As he admits, “war is insanely exciting;” Junger experiences everything and brings his reader along for the ride. He tags along for all the tense foot patrols, hugs the floor during mortar attacks, and even gets blown up by a roadside bomb.

It can also be ridiculously boring. Left alone with little to occupy them but an overarching stress-storm and grief over lost comrades, the soldiers around him physically ache for a firefight to relieve the tension. From this perspective, Junger’s “WAR” speaks of battle as a bizarre fantasy. Beyond the intense commitment to their brothers in arms, these men experience an unabashed, pseudo-sexual thrill ride from the stimulation of a firefight.

This latter experience marks a response that Junger failed to fully comprehend on the ground, so you and I certainly won’t. This only makes the narrative more intriguing.

Interestingly enough, the powers that be recently decided to pull back our troops from the area where Junger embedded with 2nd Platoon, Battle Company. The valley was deemed too isolated and American firepower was thought to be pushing locals to align with the Taliban. In hindsight, “WAR” raises a several unspoken questions about this decision. First and foremost, was this remote valley ever worth the blood that’s been spilled? If it was, then why did we abandon it? If it wasn’t, then why were we ever there?

Suffice to say, this isn’t the story Hollywood—or even Washington—will tell. It’s something out of a Wilfred Owens poem. It’s shocking and realistic and it’s delivered without spin.

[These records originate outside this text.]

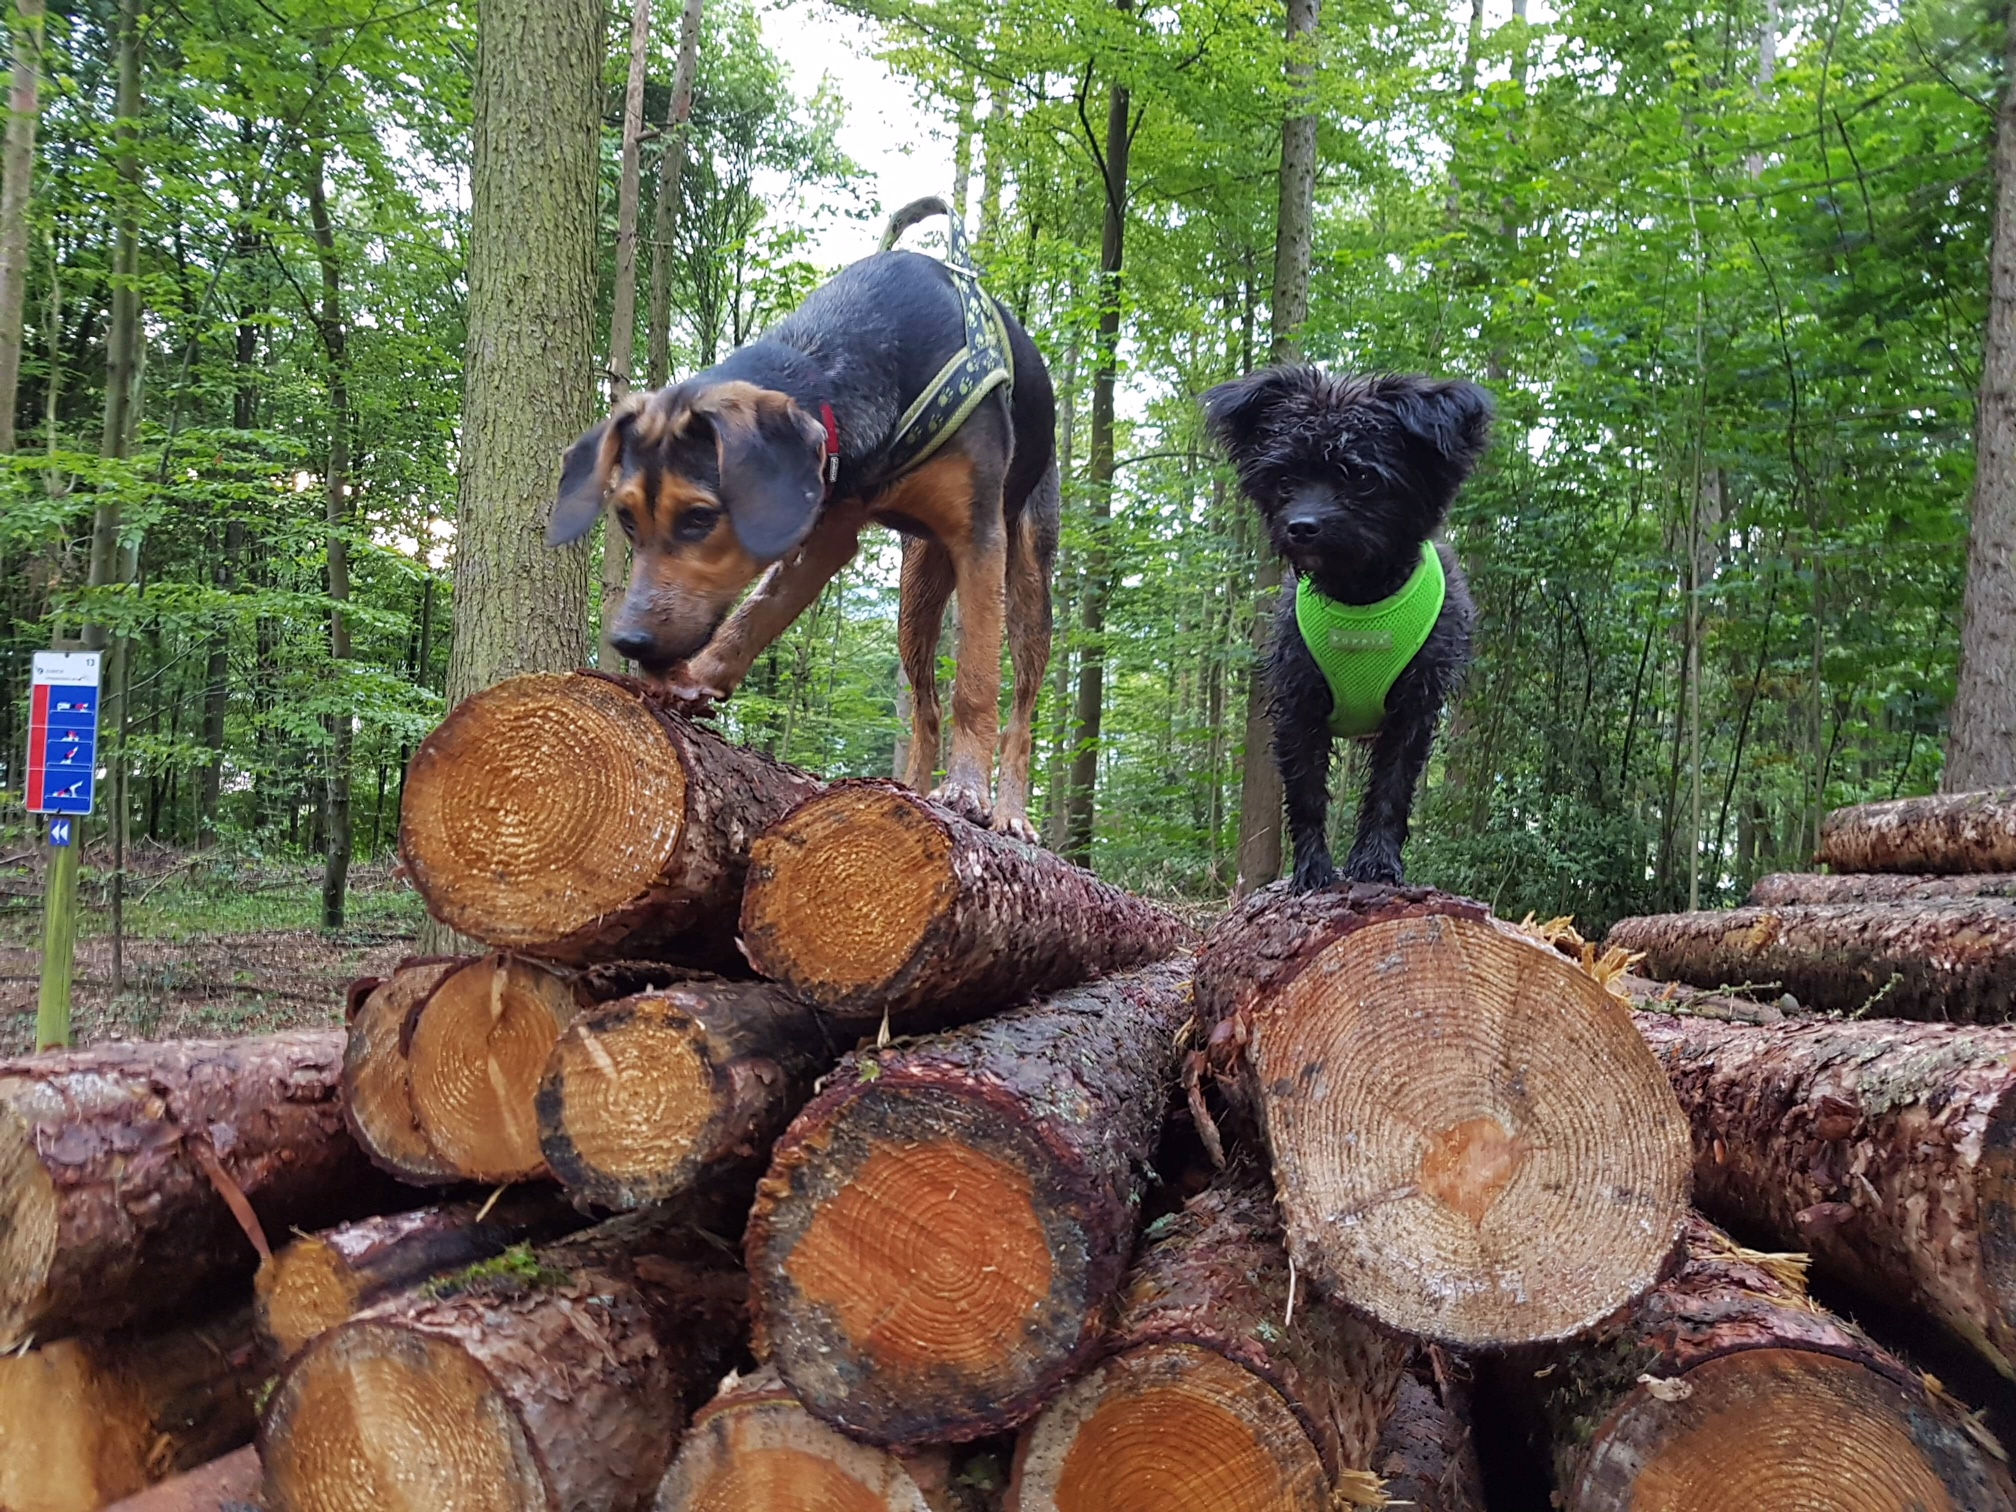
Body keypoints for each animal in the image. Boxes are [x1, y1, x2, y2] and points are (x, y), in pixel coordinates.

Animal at [548, 198, 1059, 838]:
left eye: (699, 517)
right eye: (626, 519)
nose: (627, 639)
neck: (841, 355)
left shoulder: (979, 537)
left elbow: (977, 683)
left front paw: (968, 789)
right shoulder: (824, 529)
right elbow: (755, 616)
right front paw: (696, 679)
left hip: (1028, 573)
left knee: (1021, 706)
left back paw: (1008, 811)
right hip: (916, 591)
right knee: (924, 706)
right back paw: (912, 791)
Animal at [1203, 366, 1490, 892]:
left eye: (1360, 476)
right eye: (1285, 478)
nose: (1301, 526)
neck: (1359, 598)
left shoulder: (1413, 709)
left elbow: (1391, 791)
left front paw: (1377, 862)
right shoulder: (1299, 705)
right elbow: (1306, 794)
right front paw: (1313, 868)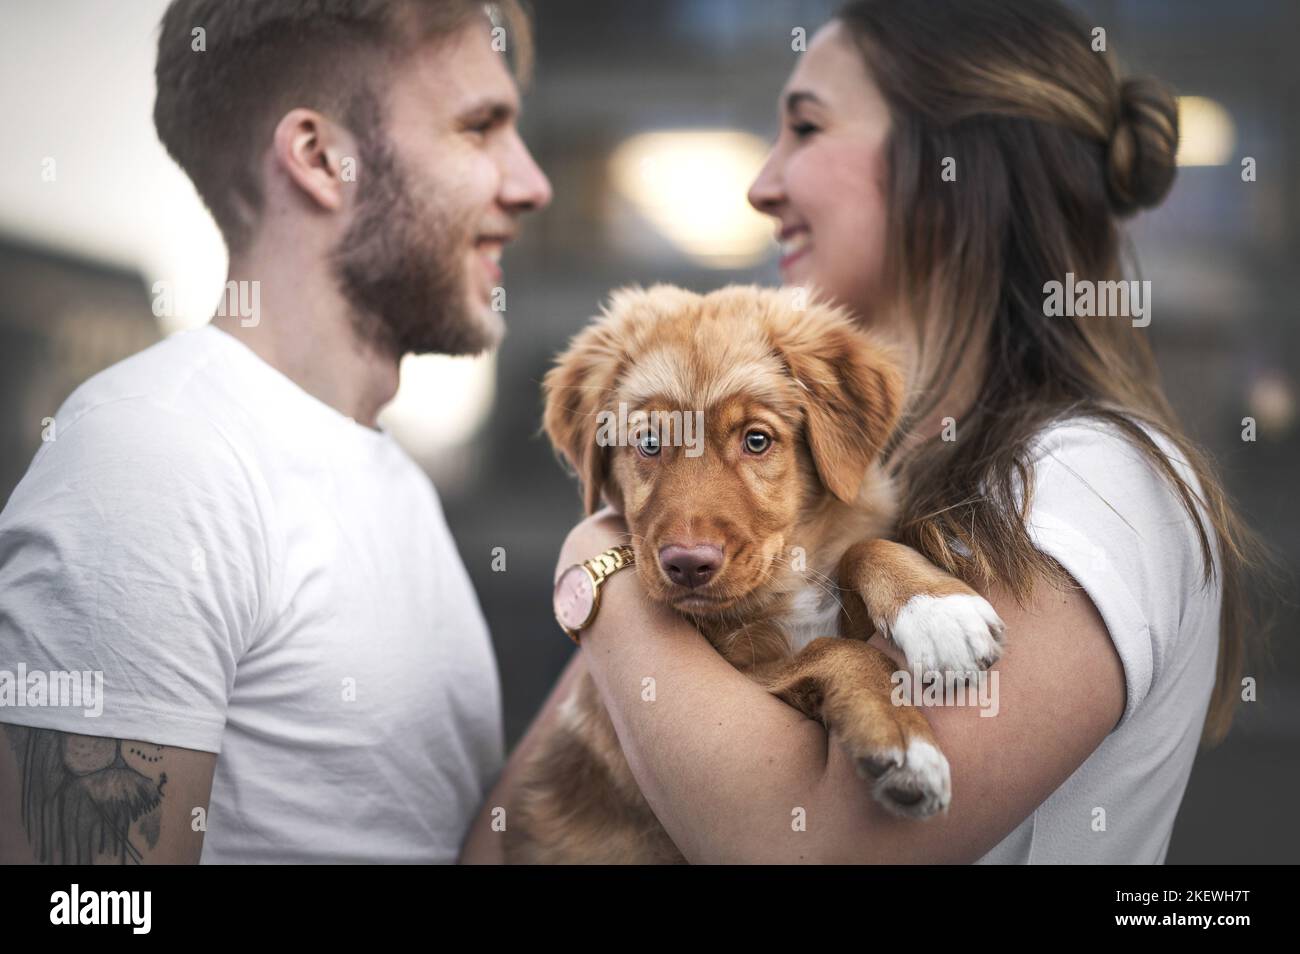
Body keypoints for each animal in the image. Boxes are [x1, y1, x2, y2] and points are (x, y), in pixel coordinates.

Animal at [506, 283, 1003, 868]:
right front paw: (902, 736)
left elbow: (863, 547)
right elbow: (833, 649)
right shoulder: (747, 680)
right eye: (648, 443)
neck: (785, 581)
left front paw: (935, 609)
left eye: (757, 440)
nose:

Sparing the reader the intensely bright reds, whites and blues often painted by good intentions and political urgency, “WAR” gets to the heart of the relationships that develop when young men are faced with their own mortality. The love that exists between these men is deeper and more and intense than anything most of us will ever experience. As a reader, I was left grateful, awed and slightly envious.

It’s worth mentioning that while embedded, Junger and photographer Tim Hetherington brought home some incredible footage of their time in the Korengal. Much of this film became part of a feature length documentary called “Restrepo,” which took home the Grand Jury Prize this year at Sundance. In fairness, this 90-second trailer will do a better job articulating “WAR” than I will in 870 words.

There’s a lesson to be learned, and Junger has written a thrilling, socially committed book that knows how to engage an audience and communicate a narrative without degenerating into a political harangue. By all accounts, he’s made a film that accomplishes the same purpose.

American soldiers serving in combat deserve nothing less.

Reid Smith has worked as a research associate specializing on U.S. policy in the Middle East and as a political speechwriter. He will join the University of Delaware’s Department of Political Science and International Relations as a graduate associate and doctoral candidate in fall 2010.